9. Unforeseen life events plunge over 15 million Brits into financial insecurity

A new report from national poverty charity, Turn2us, reveals how over 15 million people (one in four) in the UK have experienced at least one life event in the past two years that has left them struggling to cope financially.

The research shows that women, disabled people, certain ethnic minority groups and young people, are the worst affected by the financial impact of life events, such as bereavement, illness, a relationship breakdown, or unemployment:

-64% of women have experienced financial insecurity following a life event, compared to just over half of men (55%).

-White Gypsy or Irish Travellers (84%) and White Irish (80%) respondents were most likely to report that at least one life event left them worse off. Similarly high rates were found among respondents who were White and Black African Mixed (76%); Black Caribbean (71%); any other respondents of mixed descent (71%).

-Just over seven in 10 disabled people (72%) suffered a life event in the last two years that contributed to them being financially worse off; compared to 56% of respondents with no disabilities.

-Younger people (under the age of 35) in the UK are the most likely to suffer a life event that left them financially worse off. In all, 75% of people in the UK aged 25 to 34 had experienced at least one life event in the past two years which left them financially worse off. In contrast, respondents aged 55 and older were the age group least likely to report that at least one life event had caused them to be financially worse off (46%).

Thomas Lawson, Turn2us Chief Executive said: “In the absence of long-term solutions that prevent people being plunged into financial insecurity, we urge the government to mandate Local Welfare Assistance schemes, with an additional £250m of ringfenced funding each year. This will enable councils to step in and help prevent families from having to make difficult choices between putting food on the table and paying their bills, because of life events that are beyond their control.” 

10. Don’t legitimise far-right Bolsonaro with trade talks, TUC warns UK government

The TUC has today urged the UK government to shun trade talks with Brazil while Jair Bolsonaro is still President, to “avoid legitimising the far-right president”.
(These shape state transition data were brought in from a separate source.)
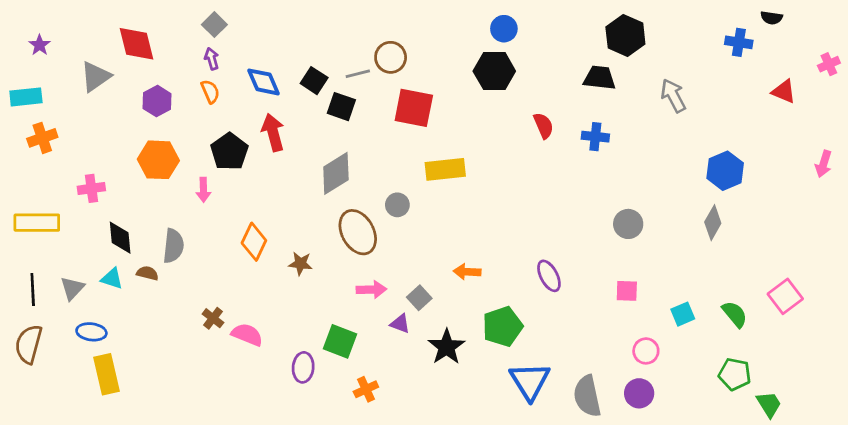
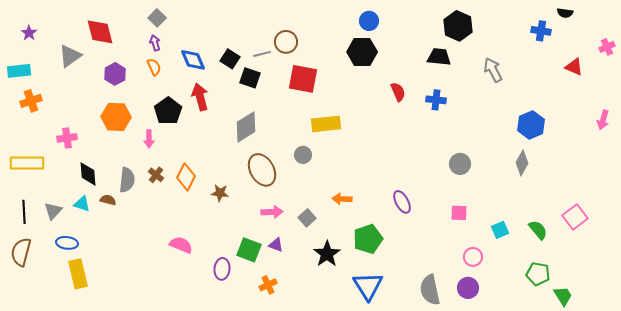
gray circle: (397, 205) -> (303, 155), moved
brown cross: (213, 318) -> (156, 175), moved
purple triangle: (400, 324) -> (276, 245), moved
blue triangle: (530, 381) -> (368, 286), moved

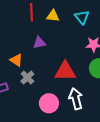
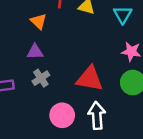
purple triangle: (39, 43) -> (35, 52), moved
orange triangle: (16, 60) -> (39, 21), moved

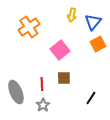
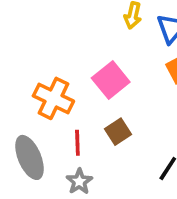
orange cross: (29, 27) -> (53, 98), moved, turned -30
brown square: (64, 78) -> (118, 132), turned -32

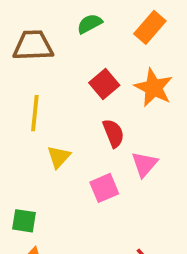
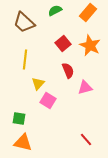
brown trapezoid: (33, 46) -> (24, 22), turned -135
pink triangle: (144, 164) -> (85, 88), turned 35
pink square: (104, 188) -> (48, 100), moved, turned -35

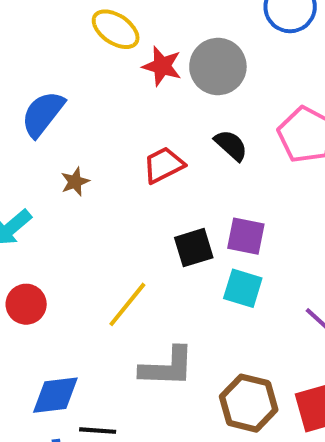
The call comes as the TUC publishes its new report, which documents significant threats to workers’ rights under Bolsonaro’s government – as well as racism, LGBT+ hate and attacks on women’s rights and the natural environment – and the escalating threat to democracy.

Earlier this year, the ITUC released its annual Global Rights Index, which rated Brazil as one of the worst countries in the world to be a worker –warning that trade unionists in Brazil are now being violently targeted, with two having been murdered this year.

TUC General Secretary Frances O’Grady said: “Trade deals can be a vehicle to improve workers’ rights and protections, while providing new jobs and investment for communities that need it most.

“But the UK government’s trade policy has not put working people first – whether home or away. Ministers have rushed into trade deals with some of the worst regimes in the world for working people, like Colombia and Turkey. And now it looks like they will do the same with Brazil.

“It’s vital our government does not legitimise the far-right Bolsonaro with trade talks on the global stage, especially in the year of an election.”